• EXERCISE INSTRUCTIONS:
Retype the entries exactly, but skip the pictures.

Saved entries:
########

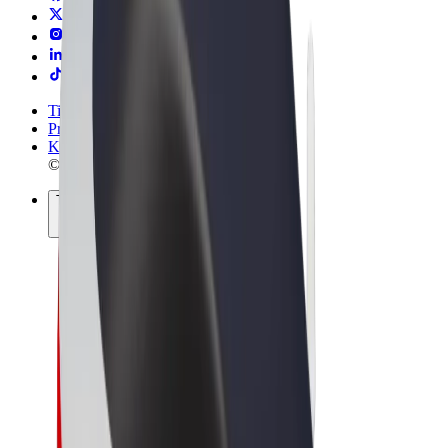
Tingimused
Privaatsus
Küpsised
© 2026 Bolt Technology OÜ
Teenused
Sõidud
Tõukerattad
Bolt Market
Bolt Food
Bolt Drive
Bolt for Business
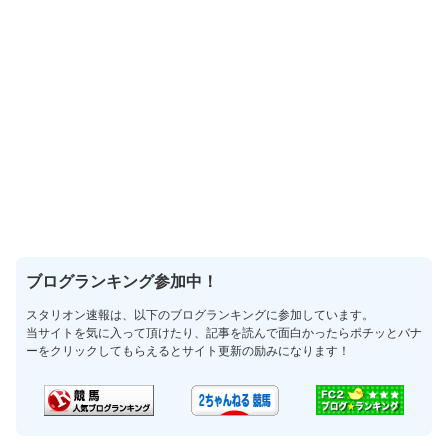
ブログランキング参加中！
スタリオン速報は、以下のブログランキングに参加しています。
当サイトを気に入って頂けたり、記事を読んで面白かったらポチッとバナ
ーをクリックしてもらえるとサイト更新の励みになります！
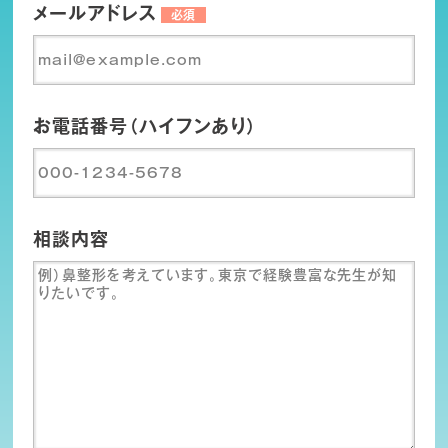
メールアドレス
必須
お電話番号（ハイフンあり）
相談内容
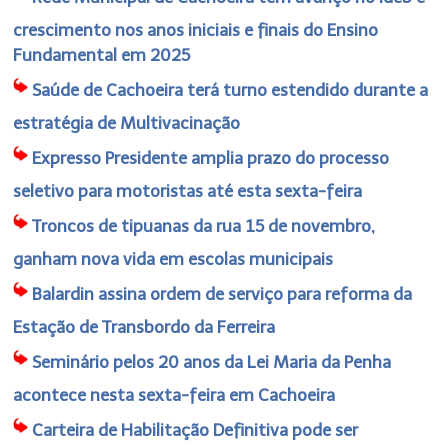
crescimento nos anos iniciais e finais do Ensino
Fundamental em 2025
Saúde de Cachoeira terá turno estendido durante a
estratégia de Multivacinação
Expresso Presidente amplia prazo do processo
seletivo para motoristas até esta sexta-feira
Troncos de tipuanas da rua 15 de novembro,
ganham nova vida em escolas municipais
Balardin assina ordem de serviço para reforma da
Estação de Transbordo da Ferreira
Seminário pelos 20 anos da Lei Maria da Penha
acontece nesta sexta-feira em Cachoeira
Carteira de Habilitação Definitiva pode ser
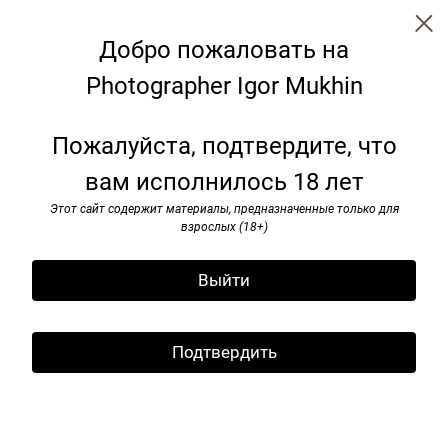
Добро пожаловать на
Photographer Igor Mukhin
Trip
Пожалуйста, подтвердите, что
вам исполнилось 18 лет
Этот сайт содержит материалы, предназначенные только для
взрослых (18+)
Выйти
Подтвердить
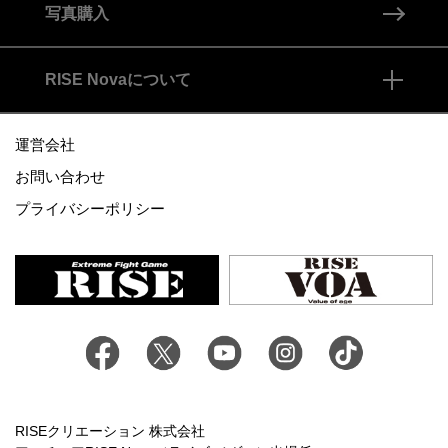
防具・服装
写真購入
RISE Novaについて
メディカルについて
RISE Novaとは
運営会社
スポーツ保険
お問い合わせ
プライバシーポリシー
RISEプロ選手への昇格
RISEクリエーション 株式会社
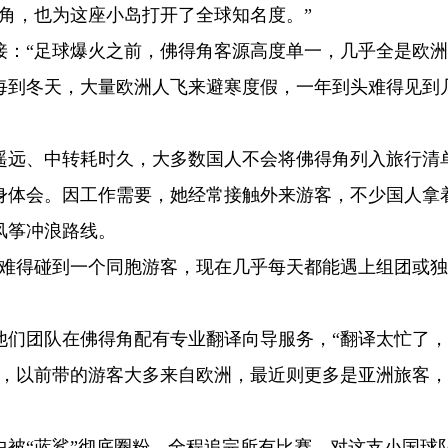
角，也为这座小岛打开了全球知名度。”
接：“足球爆火之前，佛得角客源高度单一，几乎全是欧
每到冬天，大量欧洲人飞来避寒度假，一年到头难得见到
遥远、中转耗时久，大多数国人不会将佛得角列入旅行清
身体会。因工作需要，她经常接触外来游客，不少国人拿
风筝冲浪路线。
街难得碰到一个同胞游客，现在几乎每天都能遇上组团或
他们团队在佛得角配有专业翻译向导服务，“翻译太忙了
到，以前带的游客大多来自欧洲，最近则更多是亚洲旅客
中被“蓝鲨”彻底圈粉，全程追完所有比赛，对这支小国球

########

• REPLY:
Tingimused
Privaatsus
Küpsised
© 2026 Bolt Technology OÜ
Teenused
Sõidud
Tõukerattad
Bolt Market
Bolt Food
Bolt Drive
Bolt for Business
ブログランキング参加中！
スタリオン速報は、以下のブログランキングに参加しています。
当サイトを気に入って頂けたり、記事を読んで面白かったらポチッとバナ
ーをクリックしてもらえるとサイト更新の励みになります！
メールアドレス
必須
お電話番号（ハイフンあり）
相談内容
crescimento nos anos iniciais e finais do Ensino
Fundamental em 2025
Saúde de Cachoeira terá turno estendido durante a
estratégia de Multivacinação
Expresso Presidente amplia prazo do processo
seletivo para motoristas até esta sexta-feira
Troncos de tipuanas da rua 15 de novembro,
ganham nova vida em escolas municipais
Balardin assina ordem de serviço para reforma da
Estação de Transbordo da Ferreira
Seminário pelos 20 anos da Lei Maria da Penha
acontece nesta sexta-feira em Cachoeira
Carteira de Habilitação Definitiva pode ser
Добро пожаловать на
Photographer Igor Mukhin
Trip
Пожалуйста, подтвердите, что
вам исполнилось 18 лет
Этот сайт содержит материалы, предназначенные только для
взрослых (18+)
Выйти
Подтвердить
防具・服装
写真購入
RISE Novaについて
メディカルについて
RISE Novaとは
運営会社
スポーツ保険
お問い合わせ
プライバシーポリシー
RISEプロ選手への昇格
RISEクリエーション 株式会社
角，也为这座小岛打开了全球知名度。”
接：“足球爆火之前，佛得角客源高度单一，几乎全是欧
每到冬天，大量欧洲人飞来避寒度假，一年到头难得见到
遥远、中转耗时久，大多数国人不会将佛得角列入旅行清
身体会。因工作需要，她经常接触外来游客，不少国人拿
风筝冲浪路线。
街难得碰到一个同胞游客，现在几乎每天都能遇上组团或
他们团队在佛得角配有专业翻译向导服务，“翻译太忙了
到，以前带的游客大多来自欧洲，最近则更多是亚洲旅客
中被“蓝鲨”彻底圈粉，全程追完所有比赛，对这支小国球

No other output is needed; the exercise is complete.